How Has Barclays Been Punished?
In settling the charges against Barclays, the U.K.’s Financial Services Authority (FSA) imposed a penalty of £59.5 million (about $92 million). The U.S. Commodities Futures Trading Commission ordered Barclays to pay a $200 million penalty, and the Justice Department imposed a $160 million penalty. In all, Barclays agreed to pay more than $450 million.
Were Other Banks Involved?
“Barclays are not alone in this,” Britain’s chancellor of the Exchequer George Osborne said in a statement released last week. “The FSA is continuing to investigate the conduct of a number of other banks in relation to Libor… The investigations concern a number of institutions both based in the UK and overseas.” Regulators in the U.K., U.S. and Asia are reportedly investigating potential rate-rigging by more than a dozen other financial giants. Some of the banks whose names have come up in connection to the investigation include Bank of America, Citigroup, HSBC, the Royal Bank of Scotland and UBS. “There appear to be mountains of evidence that the conduct in question was intentional and widespread, both within and among major banking institutions in the UK and likely the U.S.,” Cumberland Advisors’ Lewitt wrote. In the U.S., big banks including Barclays, Bank of America, Citigroup, Credit Suisse, Deutsche Bank, HSBC, Lloyds Banking Group, JPMorgan Chase, Royal Bank of Scotland and UBS face lawsuits over the Libor rate-fixing. Those suits could end up costing more than any penalties imposed by regulators.

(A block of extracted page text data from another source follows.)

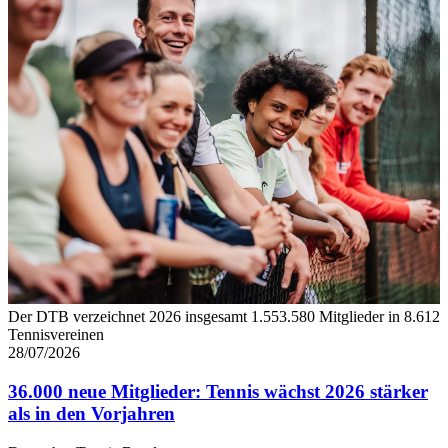
haben oder die sie im Rahmen Ihrer Nutzung der Dienste
gesammelt haben. Die
Cookie-Einstellungen
können
jederzeit über den Link im Footer aufgerufen und
angepasst werden.
Der DTB verzeichnet 2026 insgesamt 1.553.580 Mitglieder in 8.612
Tennisvereinen
28/07/2026
36.000 neue Mitglieder: Tennis wächst 2026 stärker
als in den Vorjahren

Who Else Could Get Caught Up in This?
The scandal also threatens to tarnish financial authorities. Barclays employees had raised concerns with regulators in 2007 and 2008 that the Libor submissions from banks, including their own, might not accurately reflect the market. And documents released by Barclays suggested that the bank may have lowered its submission figures during the financial crisis in response to an October 2008 call from Paul Tucker, the deputy governor of the Bank of England, the country’s central bank — but in his appearance before Parliament on Wednesday, former CEO Diamond said he did not interpret the call that way. Tucker has requested a hearing to offer his version of the conversation and related events. He’ll have his chance next week. In the meantime, a Bank of England spokesman said this week that, "It is nonsense to suggest that the Bank of England was aware of any impropriety in the setting of Libor."
What Happens Next?
Investigators will continue to probe the extent to which other banks were involved in rate-fixing. “If it was just one or two banks then the likelihood that there was any material impact on consumer or corporate borrowers was very, very slim,” says McBride. “If it mushrooms into a situation where a multitude of financial institutions were complicit then it does far more than undermine the integrity of financial markets – you’re talking about real world dollar impact on borrowers around the globe.” In the meantime, the British Bankers’ Association, which said in a statement released last week that it was “shocked” by the report about rate-rigging, asked authorities to examine whether changes should be made to the process used for setting Libor.